Erik Sontheimer | AIChE

Erik Sontheimer

Pillar Chair in Biomedical Research and Professor
University of Massachusetts Chan Medical School

Erik J. Sontheimer, Ph.D., is the Pillar Chair in Biomedical Research and Professor at the University of Massachusetts Chan Medical School, where he is also Vice Chair of the RNA Therapeutics Institute (RTI). He earned his Ph.D. from Yale University in 1992, followed by postdoctoral research as a Jane Coffin Childs Fund Fellow at the University of Chicago. He then joined the faculty at Northwestern University where he continued his work on the roles of RNA molecules in gene expression, including pre-mRNA splicing mechanisms, RNA interference pathways, and CRISPR immune systems in pathogenic bacteria.
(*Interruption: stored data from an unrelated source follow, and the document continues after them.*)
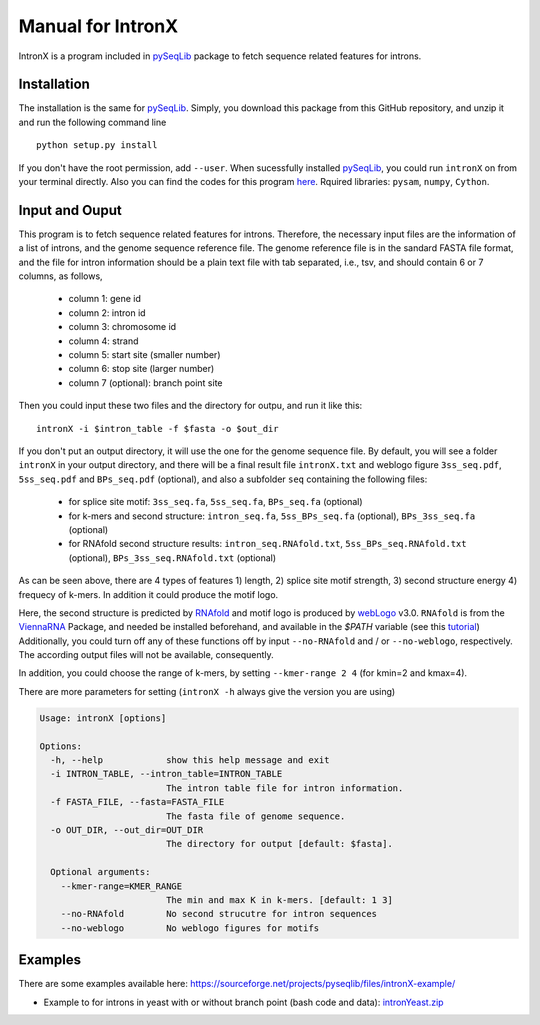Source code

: ==================
Manual for IntronX
==================

IntronX is a program included in pySeqLib_ package to fetch sequence related 
features for introns. 

.. _pySeqLib: https://github.com/huangyh09/pyseqlib


Installation
============

The installation is the same for pySeqLib_. Simply, you download this package 
from this GitHub repository, and unzip it and run the following command line 

::

    python setup.py install

If you don't have the root permission, add ``--user``. When sucessfully 
installed pySeqLib_, you could run ``intronX`` on from your terminal directly. 
Also you can find the codes for this program here_. 
Rquired libraries: ``pysam``,  ``numpy``, ``Cython``.

.. _pySeqLib: https://github.com/huangyh09/pyseqlib
.. _here: https://github.com/huangyh09/pyseqlib/blob/master/pyseqlib/intronX/intronX.py


Input and Ouput
===============

This program is to fetch sequence related features for introns. Therefore, the 
necessary input files are the information of a list of introns, and the genome 
sequence reference file. The genome reference file is in the sandard FASTA file 
format, and the file for intron information should be a plain text file with 
tab separated, i.e., tsv, and should contain 6 or 7 columns, as follows,

  * column 1: gene id
  * column 2: intron id
  * column 3: chromosome id
  * column 4: strand
  * column 5: start site (smaller number)
  * column 6: stop site (larger number)
  * column 7 (optional): branch point site

Then you could input these two files and the directory for outpu, and run it 
like this:

::

  intronX -i $intron_table -f $fasta -o $out_dir

If you don't put an output directory, it will use the one for the genome 
sequence file. By default, you will see a folder ``intronX`` in your output 
directory, and there will be a final result file ``intronX.txt`` and weblogo 
figure ``3ss_seq.pdf``, ``5ss_seq.pdf`` and ``BPs_seq.pdf`` (optional), and 
also a subfolder ``seq`` containing the following files: 

  * for splice site motif: ``3ss_seq.fa``, ``5ss_seq.fa``, ``BPs_seq.fa`` 
    (optional)
  * for k-mers and second structure: ``intron_seq.fa``, ``5ss_BPs_seq.fa`` 
    (optional), ``BPs_3ss_seq.fa`` (optional)
  * for RNAfold second structure results: ``intron_seq.RNAfold.txt``, 
    ``5ss_BPs_seq.RNAfold.txt`` (optional), ``BPs_3ss_seq.RNAfold.txt`` 
    (optional)

As can be seen above, there are 4 types of features 1) length, 2) splice site 
motif strength, 3) second structure energy 4) frequecy of k-mers. In addition 
it could produce the motif logo. 

Here, the second structure is predicted by RNAfold_ and motif logo is produced 
by webLogo_ v3.0. ``RNAfold`` is from the ViennaRNA_ Package, and needed be 
installed beforehand, and available in the `$PATH` variable (see this tutorial_)
Additionally, you could turn off any of these functions off by input 
``--no-RNAfold`` and / or ``--no-weblogo``, respectively. The according output 
files will not be available, consequently.

In addition, you could choose the range of k-mers, by setting 
``--kmer-range 2 4`` (for kmin=2 and kmax=4).

.. _webLogo: https://github.com/WebLogo/weblogo
.. _RNAfold: https://www.tbi.univie.ac.at/RNA/documentation.html
.. _ViennaRNA: https://www.tbi.univie.ac.at/RNA/index.html
.. _tutorial: https://robots.thoughtbot.com/the-magic-behind-configure-make-make-install

There are more parameters for setting (``intronX -h`` always give the version 
you are using)

.. code-block:: html

  Usage: intronX [options]

  Options:
    -h, --help            show this help message and exit
    -i INTRON_TABLE, --intron_table=INTRON_TABLE
                          The intron table file for intron information.
    -f FASTA_FILE, --fasta=FASTA_FILE
                          The fasta file of genome sequence.
    -o OUT_DIR, --out_dir=OUT_DIR
                          The directory for output [default: $fasta].

    Optional arguments:
      --kmer-range=KMER_RANGE
                          The min and max K in k-mers. [default: 1 3]
      --no-RNAfold        No second strucutre for intron sequences
      --no-weblogo        No weblogo figures for motifs


Examples
========

There are some examples available here: 
https://sourceforge.net/projects/pyseqlib/files/intronX-example/

- Example to for introns in yeast with or without branch point (bash code and 
  data): intronYeast.zip_

.. _intronYeast.zip: http://ufpr.dl.sourceforge.net/project/pyseqlib/intronX-example/intronYeast.zip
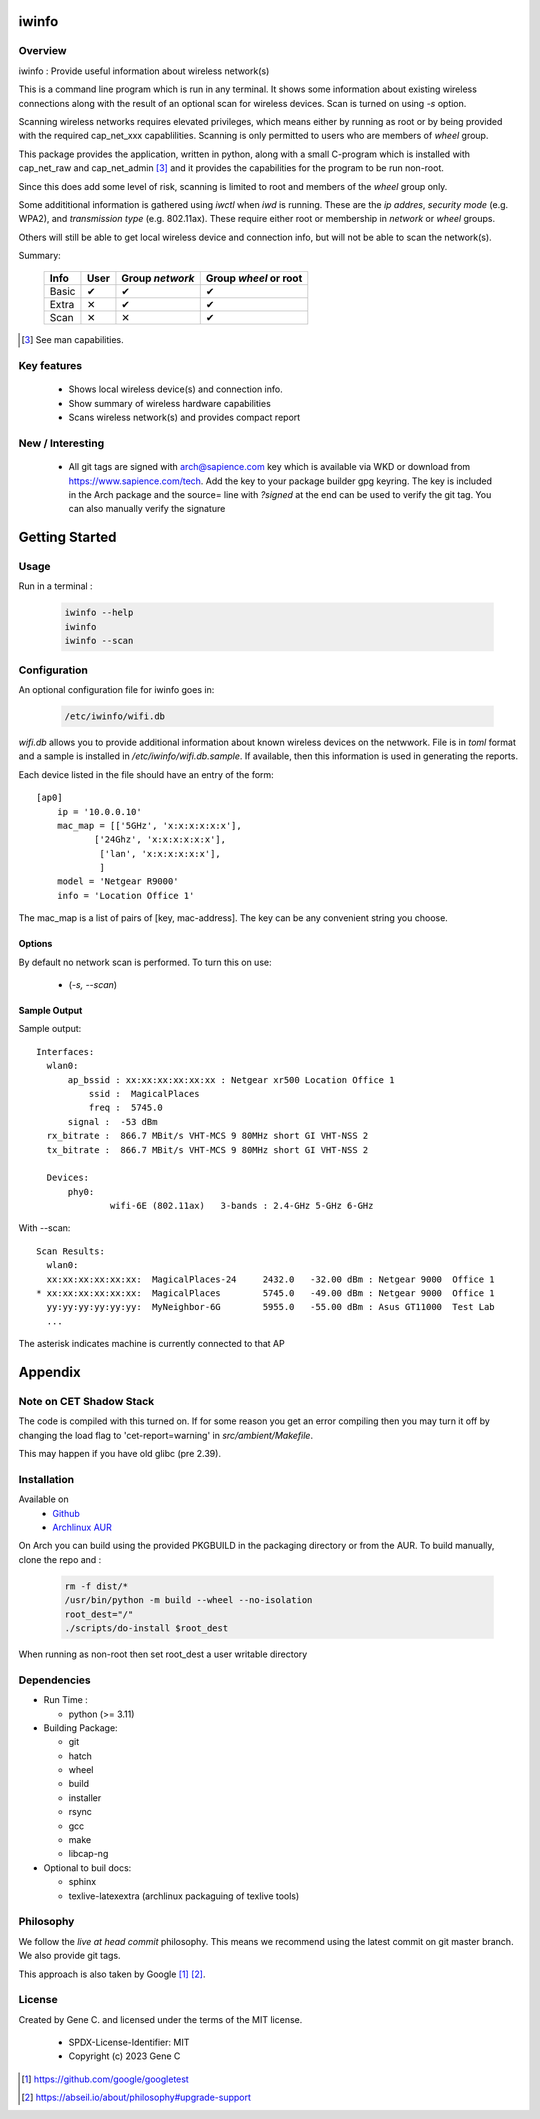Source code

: .. SPDX-License-Identifier: MIT

######
iwinfo
######

Overview
========

iwinfo : Provide useful information about wireless network(s)

This is a command line program which is run in any terminal.
It shows some information about existing wireless connections
along with the result of an optional scan for wireless devices.
Scan is turned on using *-s* option.

Scanning wireless networks requires elevated privileges, which means either by running as
root or by being provided with the required cap_net_xxx capablilities. 
Scanning is only permitted to users who are members of *wheel* group.

This package provides the application, written in python, along with a small
C-program which is installed with cap_net_raw and cap_net_admin [#]_ 
and it provides the capabilities for the program to be run non-root.

Since this does add some level of risk, scanning is limited to root and members
of the *wheel* group only. 

Some addititional information is gathered using *iwctl* when *iwd* is running. 
These are the *ip addres*, *security mode* (e.g. WPA2), and *transmission type* (e.g. 802.11ax).
These require either root or membership in *network* or *wheel* groups.

Others will still be able to get local wireless device and connection info, but will
not be able to scan the network(s).

Summary:

    =====  ====   =============== =====================
    Info   User   Group *network* Group *wheel* or root
    =====  ====   =============== =====================
    Basic   ✔          ✔               ✔ 
    Extra   ✕          ✔               ✔
    Scan    ✕          ✕               ✔
    =====  ====   =============== =====================


.. [#] See man capabilities.

Key features
============

 * Shows local wireless device(s) and connection info.
 * Show summary of wireless hardware capabilities
 * Scans wireless network(s) and provides compact report

New / Interesting
==================

 * All git tags are signed with arch@sapience.com key which is available via WKD
   or download from https://www.sapience.com/tech. Add the key to your package builder gpg keyring.
   The key is included in the Arch package and the source= line with *?signed* at the end can be used
   to verify the git tag.  You can also manually verify the signature

###############
Getting Started
###############

Usage
=====

Run in a terminal :

 .. code-block:: bash

    iwinfo --help
    iwinfo
    iwinfo --scan

Configuration
=============

An optional configuration file for iwinfo goes in:

 .. code-block:: bash

   /etc/iwinfo/wifi.db

*wifi.db* allows you to provide additional information about known wireless devices on the netwwork.
File is in *toml* format and a sample is installed in */etc/iwinfo/wifi.db.sample*. If available, 
then this information is used in generating the reports.

Each device listed in the file should have an entry of the form::

    [ap0]
        ip = '10.0.0.10'
        mac_map = [['5GHz', 'x:x:x:x:x:x'],
               ['24Ghz', 'x:x:x:x:x:x'],
                ['lan', 'x:x:x:x:x:x'],
                ]
        model = 'Netgear R9000'
        info = 'Location Office 1'

The mac_map is a list of pairs of [key, mac-address]. The key can be any convenient string you choose.

.. iwinfo-opts:

Options
-------

By default no network scan is performed. To turn this on use:

 * (*-s, --scan*)


Sample Output
-------------

Sample output::

  Interfaces:
    wlan0:
        ap_bssid : xx:xx:xx:xx:xx:xx : Netgear xr500 Location Office 1
            ssid :  MagicalPlaces
            freq :  5745.0
        signal :  -53 dBm
    rx_bitrate :  866.7 MBit/s VHT-MCS 9 80MHz short GI VHT-NSS 2
    tx_bitrate :  866.7 MBit/s VHT-MCS 9 80MHz short GI VHT-NSS 2
    
    Devices:
        phy0:
                wifi-6E (802.11ax)   3-bands : 2.4-GHz 5-GHz 6-GHz

With --scan::

  Scan Results:
    wlan0:
    xx:xx:xx:xx:xx:xx:  MagicalPlaces-24     2432.0   -32.00 dBm : Netgear 9000  Office 1
  * xx:xx:xx:xx:xx:xx:  MagicalPlaces        5745.0   -49.00 dBm : Netgear 9000  Office 1
    yy:yy:yy:yy:yy:yy:  MyNeighbor-6G        5955.0   -55.00 dBm : Asus GT11000  Test Lab
    ...

The asterisk indicates machine is currently connected to that AP


########
Appendix
########

Note on CET Shadow Stack
========================

The code is compiled with this turned on. If for some reason you get an error compiling then
you may turn it off by changing the load flag to 'cet-report=warning' in *src/ambient/Makefile*.

This may happen if you have old glibc (pre 2.39).


Installation
============

Available on
 * `Github`_
 * `Archlinux AUR`_

On Arch you can build using the provided PKGBUILD in the packaging directory or from the AUR.
To build manually, clone the repo and :

 .. code-block:: bash

        rm -f dist/*
        /usr/bin/python -m build --wheel --no-isolation
        root_dest="/"
        ./scripts/do-install $root_dest

When running as non-root then set root_dest a user writable directory

Dependencies
============

* Run Time :

  * python          (>= 3.11)

* Building Package:

  * git
  * hatch
  * wheel
  * build
  * installer
  * rsync
  * gcc
  * make
  * libcap-ng

* Optional to buil docs:

  * sphinx
  * texlive-latexextra  (archlinux packaguing of texlive tools)

Philosophy
==========

We follow the *live at head commit* philosophy. This means we recommend using the
latest commit on git master branch. We also provide git tags. 

This approach is also taken by Google [1]_ [2]_.

License
=======

Created by Gene C. and licensed under the terms of the MIT license.

 * SPDX-License-Identifier: MIT
 * Copyright (c) 2023 Gene C


.. _Github: https://github.com/gene-git/iwinfo
.. _Archlinux AUR: https://aur.archlinux.org/packages/iwinfo

.. [1] https://github.com/google/googletest  
.. [2] https://abseil.io/about/philosophy#upgrade-support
Among other advances, in 2008 his group reported that CRISPR systems can function via DNA destruction, and they first described CRISPR’s potential for RNA-guided genome engineering. He has received a CAREER Award from the National Science Foundation, a New Investigator Award in the Basic Pharmacological Sciences from the Burroughs Wellcome Fund, a Basil O’Conner Award from the March of Dimes, a Scholar Award from the American Cancer Society, a Distinguished Teaching Award from the Weinberg College of Arts and Sciences at Northwestern, the Nestlé Award from the American Society for Microbiology, the Mid-Career Award from the RNA Society, and election to the American Academy of Microbiology. In 2014 he co-founded Intellia Therapeutics, Inc. for the development of clinical applications of CRISPR gene editing. That same year he also moved to the RTI at UMass Chan Medical School, where he is continuing his research on the uses of RNA molecules in biomedical research and the treatment of human disease. He currently serves as Co-chair of the Board of Scientific Counselors at the National Cancer Institute and as a member of the Scientific Advisory Boards at Intellia Therapeutics as well as Tessera Therapeutics.